About me
Title: Brain Drain, Brain Gain and Brain Circulation: Emerging Trends and Patterns of Chinese Transnational Talent Mobility in a Global World
Abstract:
This paper examines the changing nature of education in the age of transnational mobility between China and the globalized world. It maps the emerging trends and patterns of transnational talent mobilities as part of the overall world trend of increasing transnational migration and international student mobility. A rising China with its economic boom created the economic conditions for the mobility of Chinese people particularly to OECD countries. Guided by a transnationalism framework, we explore how education has to be rethought in the context of transnational mobility as a multidirectional process where diverse identities, forms of attachment and belonging inscribe the experiences of people as they move across geographical, cultural, national, and linguistic boundaries.
In recent decades there has been a growing literature that explores transnational talent mobility utilizing the transnational migration and transnationalism perspective. It seems clear that the shifting paradigm of transnationalism has challenged the rigid, territorial nationalism, the understanding of borders and national identities. It is making cultural boundaries and identities porous, hybrid, and dialogic. The concept of transnationalism, in contradistinction to the bounded imaginaries of nationhood, provides with a framework that posits a significant shift in the understanding of borders and national identities, thereby raising contentious questions about cohesiveness of “host” societies, identitive solidarity, and orthodox assimilation theories (Vertovec, 2004).
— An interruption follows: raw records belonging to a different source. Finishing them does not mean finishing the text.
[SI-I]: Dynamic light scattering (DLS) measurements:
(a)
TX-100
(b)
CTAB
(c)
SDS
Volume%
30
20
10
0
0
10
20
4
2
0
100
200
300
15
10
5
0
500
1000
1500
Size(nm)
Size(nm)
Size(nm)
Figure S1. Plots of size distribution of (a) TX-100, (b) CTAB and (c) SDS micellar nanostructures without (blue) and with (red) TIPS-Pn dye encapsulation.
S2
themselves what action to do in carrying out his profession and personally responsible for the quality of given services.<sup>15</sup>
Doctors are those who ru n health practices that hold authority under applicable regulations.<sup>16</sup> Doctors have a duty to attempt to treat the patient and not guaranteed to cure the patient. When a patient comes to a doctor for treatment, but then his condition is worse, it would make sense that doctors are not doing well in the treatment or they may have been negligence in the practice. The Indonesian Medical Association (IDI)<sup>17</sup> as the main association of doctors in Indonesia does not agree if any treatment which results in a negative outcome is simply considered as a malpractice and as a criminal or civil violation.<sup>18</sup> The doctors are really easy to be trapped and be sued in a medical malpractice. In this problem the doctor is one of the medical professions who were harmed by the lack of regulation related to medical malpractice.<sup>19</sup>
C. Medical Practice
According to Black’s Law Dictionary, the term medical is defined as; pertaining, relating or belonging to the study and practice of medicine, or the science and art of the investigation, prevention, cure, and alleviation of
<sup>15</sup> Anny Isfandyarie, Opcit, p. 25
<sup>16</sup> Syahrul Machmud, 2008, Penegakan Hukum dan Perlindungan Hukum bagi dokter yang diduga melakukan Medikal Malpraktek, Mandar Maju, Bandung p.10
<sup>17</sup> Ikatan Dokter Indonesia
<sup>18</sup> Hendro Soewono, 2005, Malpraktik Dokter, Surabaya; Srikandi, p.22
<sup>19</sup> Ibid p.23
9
The rise of China and the changing demographic and social characteristics of the Chinese diasporas over the past century, particularly in terms of socio-economic status, reveal the need to develop new frameworks to better understand Chinese transnational talent mobility. China’s relaxation of its exit control policies from the mid-1980s onward prompted a massive increase in emigration (Xiang, 2016a). By the mid-1990s the liberalization of visa policies at home and abroad enabled Chinese citizens, particularly highly skilled and wealthy Chinese migrants, to enjoy ever-greater freedom in permanent settlement and back-and-forth transnational mobilities. As a result, China entered an emigration phase of brain drain around the beginning of the new millennium. At the same time, China’s economic boom created conditions for the return of many highly educated talent from OECD countries. Its favorable government policies and attitudes towards returnees and their expertise mobilized many expats to relocate to China to work and live. These policies have achieved a measure of success in ‘brain gain’. Unlike earlier movements and mobilities, the latest ones are more dynamic and fluid depicting unending sojourn across transnational spaces. This brain circulation involves high degrees of mobility and transnationality amongst Chinese diasporan communities in Europe and beyond (Latham & Wu 2013, p.10). In this view, China’s policies have managed to reverse the brain drain and transform it into ‘brain circulation’, consistent with what Saxenian (2005) spoke of in terms of maintaining social and professional ties in OECD countries and also being engaged in simultaneity in transnational social mobilities. This paper therefore examines how education needs to be rethought in the changing context of transnational mobility between China and the globalized world.